◆ EXERCISE
Convert the text of every entry below into a Markdown table with the columns "Row" and "Line." Give each non-blank line its own row and number the rows in order.

◆ MATERIAL TO PROCESS
***
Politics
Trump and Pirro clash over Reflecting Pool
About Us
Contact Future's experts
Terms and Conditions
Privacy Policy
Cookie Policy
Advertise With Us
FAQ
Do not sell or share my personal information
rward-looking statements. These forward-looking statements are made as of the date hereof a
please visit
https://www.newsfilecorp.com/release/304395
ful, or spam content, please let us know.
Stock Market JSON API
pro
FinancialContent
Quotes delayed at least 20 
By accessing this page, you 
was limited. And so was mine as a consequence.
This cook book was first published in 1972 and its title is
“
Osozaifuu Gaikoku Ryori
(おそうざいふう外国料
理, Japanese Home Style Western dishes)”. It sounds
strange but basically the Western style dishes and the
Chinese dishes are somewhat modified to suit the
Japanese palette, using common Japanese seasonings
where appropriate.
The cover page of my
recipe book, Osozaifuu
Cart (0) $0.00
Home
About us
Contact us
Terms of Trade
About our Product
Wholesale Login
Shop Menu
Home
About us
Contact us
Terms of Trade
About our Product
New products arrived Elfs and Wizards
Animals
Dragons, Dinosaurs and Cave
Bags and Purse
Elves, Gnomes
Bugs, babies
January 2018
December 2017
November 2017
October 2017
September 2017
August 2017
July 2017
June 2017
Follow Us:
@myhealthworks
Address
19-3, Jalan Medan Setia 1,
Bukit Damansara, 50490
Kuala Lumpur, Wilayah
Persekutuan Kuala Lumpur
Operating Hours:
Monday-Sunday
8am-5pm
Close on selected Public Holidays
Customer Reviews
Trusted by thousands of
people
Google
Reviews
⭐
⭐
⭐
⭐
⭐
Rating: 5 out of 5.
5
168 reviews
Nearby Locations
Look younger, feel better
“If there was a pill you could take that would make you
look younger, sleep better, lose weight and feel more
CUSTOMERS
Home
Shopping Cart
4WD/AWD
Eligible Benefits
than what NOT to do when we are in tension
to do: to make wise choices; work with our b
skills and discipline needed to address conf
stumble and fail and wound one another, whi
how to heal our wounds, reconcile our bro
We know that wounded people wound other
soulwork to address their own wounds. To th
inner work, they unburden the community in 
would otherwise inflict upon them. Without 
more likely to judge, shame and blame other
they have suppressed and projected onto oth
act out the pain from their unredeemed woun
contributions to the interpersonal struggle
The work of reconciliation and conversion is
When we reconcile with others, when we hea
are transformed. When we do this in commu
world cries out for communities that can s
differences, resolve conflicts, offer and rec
***
◆ ANSWER SECTION
| Row | Line |
|---|---|
| 1 | Politics |
| 2 | Trump and Pirro clash over Reflecting Pool |
| 3 | About Us |
| 4 | Contact Future's experts |
| 5 | Terms and Conditions |
| 6 | Privacy Policy |
| 7 | Cookie Policy |
| 8 | Advertise With Us |
| 9 | FAQ |
| 10 | Do not sell or share my personal information |
| 11 | rward-looking statements. These forward-looking statements are made as of the date hereof a |
| 12 | please visit |
| 13 | https://www.newsfilecorp.com/release/304395 |
| 14 | ful, or spam content, please let us know. |
| 15 | Stock Market JSON API |
| 16 | pro |
| 17 | FinancialContent |
| 18 | Quotes delayed at least 20  |
| 19 | By accessing this page, you  |
| 20 | was limited. And so was mine as a consequence. |
| 21 | This cook book was first published in 1972 and its title is |
| 22 | “ |
| 23 | Osozaifuu Gaikoku Ryori |
| 24 | (おそうざいふう外国料 |
| 25 | 理, Japanese Home Style Western dishes)”. It sounds |
| 26 | strange but basically the Western style dishes and the |
| 27 | Chinese dishes are somewhat modified to suit the |
| 28 | Japanese palette, using common Japanese seasonings |
| 29 | where appropriate. |
| 30 | The cover page of my |
| 31 | recipe book, Osozaifuu |
| 32 | Cart (0) $0.00 |
| 33 | Home |
| 34 | About us |
| 35 | Contact us |
| 36 | Terms of Trade |
| 37 | About our Product |
| 38 | Wholesale Login |
| 39 | Shop Menu |
| 40 | Home |
| 41 | About us |
| 42 | Contact us |
| 43 | Terms of Trade |
| 44 | About our Product |
| 45 | New products arrived Elfs and Wizards |
| 46 | Animals |
| 47 | Dragons, Dinosaurs and Cave |
| 48 | Bags and Purse |
| 49 | Elves, Gnomes |
| 50 | Bugs, babies |
| 51 | January 2018 |
| 52 | December 2017 |
| 53 | November 2017 |
| 54 | October 2017 |
| 55 | September 2017 |
| 56 | August 2017 |
| 57 | July 2017 |
| 58 | June 2017 |
| 59 | Follow Us: |
| 60 | @myhealthworks |
| 61 | Address |
| 62 | 19-3, Jalan Medan Setia 1, |
| 63 | Bukit Damansara, 50490 |
| 64 | Kuala Lumpur, Wilayah |
| 65 | Persekutuan Kuala Lumpur |
| 66 | Operating Hours: |
| 67 | Monday-Sunday |
| 68 | 8am-5pm |
| 69 | Close on selected Public Holidays |
| 70 | Customer Reviews |
| 71 | Trusted by thousands of |
| 72 | people |
| 73 | Google |
| 74 | Reviews |
| 75 | ⭐ |
| 76 | ⭐ |
| 77 | ⭐ |
| 78 | ⭐ |
| 79 | ⭐ |
| 80 | Rating: 5 out of 5. |
| 81 | 5 |
| 82 | 168 reviews |
| 83 | Nearby Locations |
| 84 | Look younger, feel better |
| 85 | “If there was a pill you could take that would make you |
| 86 | look younger, sleep better, lose weight and feel more |
| 87 | CUSTOMERS |
| 88 | Home |
| 89 | Shopping Cart |
| 90 | 4WD/AWD |
| 91 | Eligible Benefits |
| 92 | than what NOT to do when we are in tension |
| 93 | to do: to make wise choices; work with our b |
| 94 | skills and discipline needed to address conf |
| 95 | stumble and fail and wound one another, whi |
| 96 | how to heal our wounds, reconcile our bro |
| 97 | We know that wounded people wound other |
| 98 | soulwork to address their own wounds. To th |
| 99 | inner work, they unburden the community in  |
| 100 | would otherwise inflict upon them. Without  |
| 101 | more likely to judge, shame and blame other |
| 102 | they have suppressed and projected onto oth |
| 103 | act out the pain from their unredeemed woun |
| 104 | contributions to the interpersonal struggle |
| 105 | The work of reconciliation and conversion is |
| 106 | When we reconcile with others, when we hea |
| 107 | are transformed. When we do this in commu |
| 108 | world cries out for communities that can s |
| 109 | differences, resolve conflicts, offer and rec |